African Governments Urged to Harmonize Agricultural Policies for Food Security
Calls for Alignment between Executive and Legislative Branches to Address Policy Incoherence
Dr. Godfred Seidu Jasaw, Deputy Ranking Member on Parliament’s Food and Agriculture Committee, has emphasized the urgent need for African governments to streamline their agricultural policies across the continent to combat food insecurity challenges effectively.
Dr. Jasaw pointed out the prevailing incoherence within African agricultural policies, urging immediate corrective measures during a significant session at the 2023 Africa Food Systems Forum (AFSF) held in Dar es Salaam, Tanzania. The session, themed ‘Parliamentary and Policymakers Forum: Enabling the Trade Environment for Business,’ delved into fostering an enabling climate for the food systems sector to flourish.

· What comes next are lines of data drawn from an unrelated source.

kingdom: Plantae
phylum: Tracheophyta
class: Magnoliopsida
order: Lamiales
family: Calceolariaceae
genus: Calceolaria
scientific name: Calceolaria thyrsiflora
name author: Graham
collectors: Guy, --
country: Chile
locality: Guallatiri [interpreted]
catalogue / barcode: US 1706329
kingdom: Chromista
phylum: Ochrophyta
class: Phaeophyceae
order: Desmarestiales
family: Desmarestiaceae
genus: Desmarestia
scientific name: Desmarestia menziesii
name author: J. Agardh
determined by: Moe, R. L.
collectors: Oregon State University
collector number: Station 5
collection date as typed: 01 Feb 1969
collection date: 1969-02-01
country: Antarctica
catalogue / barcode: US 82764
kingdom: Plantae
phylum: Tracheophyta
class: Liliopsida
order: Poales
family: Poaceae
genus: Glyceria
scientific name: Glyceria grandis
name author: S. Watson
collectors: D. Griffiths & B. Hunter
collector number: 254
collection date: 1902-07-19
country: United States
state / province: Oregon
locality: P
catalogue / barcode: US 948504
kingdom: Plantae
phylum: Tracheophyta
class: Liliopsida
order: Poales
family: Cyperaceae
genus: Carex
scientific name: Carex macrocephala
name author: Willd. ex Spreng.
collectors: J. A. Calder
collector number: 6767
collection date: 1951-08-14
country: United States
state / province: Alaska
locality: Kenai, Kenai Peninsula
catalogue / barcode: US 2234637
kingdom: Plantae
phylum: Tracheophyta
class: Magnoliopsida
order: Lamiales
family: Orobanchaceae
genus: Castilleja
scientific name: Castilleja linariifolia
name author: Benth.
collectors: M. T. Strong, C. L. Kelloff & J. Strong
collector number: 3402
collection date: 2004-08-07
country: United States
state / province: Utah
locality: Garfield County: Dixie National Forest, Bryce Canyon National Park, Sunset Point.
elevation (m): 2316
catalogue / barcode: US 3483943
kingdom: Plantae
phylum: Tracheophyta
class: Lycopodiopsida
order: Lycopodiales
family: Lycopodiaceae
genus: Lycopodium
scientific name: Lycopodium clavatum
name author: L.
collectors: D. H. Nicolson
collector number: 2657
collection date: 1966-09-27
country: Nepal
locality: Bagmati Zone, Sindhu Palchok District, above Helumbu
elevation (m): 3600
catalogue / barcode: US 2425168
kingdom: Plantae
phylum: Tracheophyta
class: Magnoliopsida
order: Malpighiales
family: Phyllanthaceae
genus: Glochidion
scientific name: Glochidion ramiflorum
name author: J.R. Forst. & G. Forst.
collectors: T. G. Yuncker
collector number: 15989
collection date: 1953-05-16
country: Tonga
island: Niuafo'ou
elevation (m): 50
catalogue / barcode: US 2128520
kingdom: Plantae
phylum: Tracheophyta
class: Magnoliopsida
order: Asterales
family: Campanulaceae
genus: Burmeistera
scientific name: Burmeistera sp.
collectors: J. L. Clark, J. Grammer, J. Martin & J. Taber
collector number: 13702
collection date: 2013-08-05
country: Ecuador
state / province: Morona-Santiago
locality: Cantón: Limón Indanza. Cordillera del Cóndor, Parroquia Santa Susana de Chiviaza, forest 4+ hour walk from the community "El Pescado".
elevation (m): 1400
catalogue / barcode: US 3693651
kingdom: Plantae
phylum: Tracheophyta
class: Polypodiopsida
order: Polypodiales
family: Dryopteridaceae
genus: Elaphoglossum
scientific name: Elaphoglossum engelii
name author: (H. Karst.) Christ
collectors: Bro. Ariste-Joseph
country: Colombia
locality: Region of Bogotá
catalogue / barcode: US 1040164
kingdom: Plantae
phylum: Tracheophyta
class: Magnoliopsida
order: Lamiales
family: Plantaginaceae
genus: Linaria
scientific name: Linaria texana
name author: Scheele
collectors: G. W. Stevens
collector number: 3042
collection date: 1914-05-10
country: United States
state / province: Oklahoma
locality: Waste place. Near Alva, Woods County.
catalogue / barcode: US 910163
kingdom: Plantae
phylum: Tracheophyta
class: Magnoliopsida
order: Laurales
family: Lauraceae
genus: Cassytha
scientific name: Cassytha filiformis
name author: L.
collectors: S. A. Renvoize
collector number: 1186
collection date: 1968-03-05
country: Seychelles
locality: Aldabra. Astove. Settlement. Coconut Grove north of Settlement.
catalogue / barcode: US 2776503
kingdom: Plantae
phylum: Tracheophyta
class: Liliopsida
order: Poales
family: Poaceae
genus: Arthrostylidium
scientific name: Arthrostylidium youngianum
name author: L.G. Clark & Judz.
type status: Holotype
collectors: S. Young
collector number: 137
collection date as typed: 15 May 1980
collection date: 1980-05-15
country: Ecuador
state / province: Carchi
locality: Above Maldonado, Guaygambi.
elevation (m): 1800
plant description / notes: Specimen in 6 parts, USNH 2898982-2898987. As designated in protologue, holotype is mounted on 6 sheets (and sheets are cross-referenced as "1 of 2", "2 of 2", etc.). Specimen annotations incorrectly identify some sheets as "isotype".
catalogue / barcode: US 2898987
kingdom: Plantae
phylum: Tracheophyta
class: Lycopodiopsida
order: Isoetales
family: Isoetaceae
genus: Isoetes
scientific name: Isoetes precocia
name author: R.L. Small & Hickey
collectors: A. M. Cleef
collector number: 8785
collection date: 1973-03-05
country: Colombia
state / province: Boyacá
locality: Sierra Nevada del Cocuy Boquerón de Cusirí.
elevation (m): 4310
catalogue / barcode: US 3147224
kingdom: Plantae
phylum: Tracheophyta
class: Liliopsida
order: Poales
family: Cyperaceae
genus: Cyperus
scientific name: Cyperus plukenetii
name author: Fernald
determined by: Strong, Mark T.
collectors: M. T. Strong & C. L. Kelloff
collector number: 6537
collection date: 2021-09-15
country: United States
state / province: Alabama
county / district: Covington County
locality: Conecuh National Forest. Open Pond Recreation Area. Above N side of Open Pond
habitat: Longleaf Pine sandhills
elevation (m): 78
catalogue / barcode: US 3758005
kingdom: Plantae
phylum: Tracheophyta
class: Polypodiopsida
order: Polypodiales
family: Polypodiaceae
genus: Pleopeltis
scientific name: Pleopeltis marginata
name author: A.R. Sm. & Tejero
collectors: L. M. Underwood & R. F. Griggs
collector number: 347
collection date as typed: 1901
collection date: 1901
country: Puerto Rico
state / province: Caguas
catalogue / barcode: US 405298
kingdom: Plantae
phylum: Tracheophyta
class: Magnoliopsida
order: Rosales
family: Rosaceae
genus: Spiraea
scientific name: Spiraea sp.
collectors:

In his address at the session, Dr. Jasaw highlighted the imperative of aligning the work of the executive and the legislature in formulating and overseeing agricultural policies. He emphasized, “There is a shrinking of the conceptualization of governance to think the government is just the executive. If we think of policy actions, we should think of the legislators. We should take the legislators along in the policy formulation and implementation.”
Additionally, Dr. Jasaw underscored the necessity for increased and timely funding of agricultural initiatives on the African continent. He noted,
“Most agricultural activities in Africa are timely and rainfed. If the government doesn’t receive the budget in good time, they will not be able to achieve their targets. The executive and legislators must be ready to work hand in hand to ensure government is held accountable.”
Minister of Investment in Togo, Rose Kayi Mivedor, shared her country’s commitment to prioritizing investments in the agricultural sector. She emphasized, “60% of the population in Togo lives in rural areas, and the agricultural sector contributes to 33% of the GDP. As a result of this, we have put a strong focus on agriculture to improve access to land, seeds, and fertilizer.” Mivedor also highlighted the implementation of policies to reduce prices and the introduction of programs for irrigation, fertilizer distribution, and training to enhance yields and increase production.
Former Tanzanian President Dr. Jakaya Kikwete, delivering the keynote address, called on African countries to harness the potential of the African Continental Free Trade Area (AfCFTA) to enhance agriculture. Dr. Kikwete lamented the delay in ratification of the AfCFTA by some African nations, emphasizing that it provides a unique opportunity to transform food systems, generate wealth, and ensure food security for the continent.
“But we need not do business as usual. And this involves ensuring a transformation of smallholder farmers who constitute more than 60% of African agriculture.”
The session, moderated by Dr. Apollos Nwafor, Vice President in charge of Policy and State Capability at AGRA, addressed policies, laws, and regulations conducive to attracting investments and supporting the growth of small and medium-sized enterprises (SMEs) in the agriculture and food sectors. Experts and policymakers discussed the challenges faced by businesses and the role of governments, parliamentarians, and private sector actors in creating an enabling business environment and facilitating trade.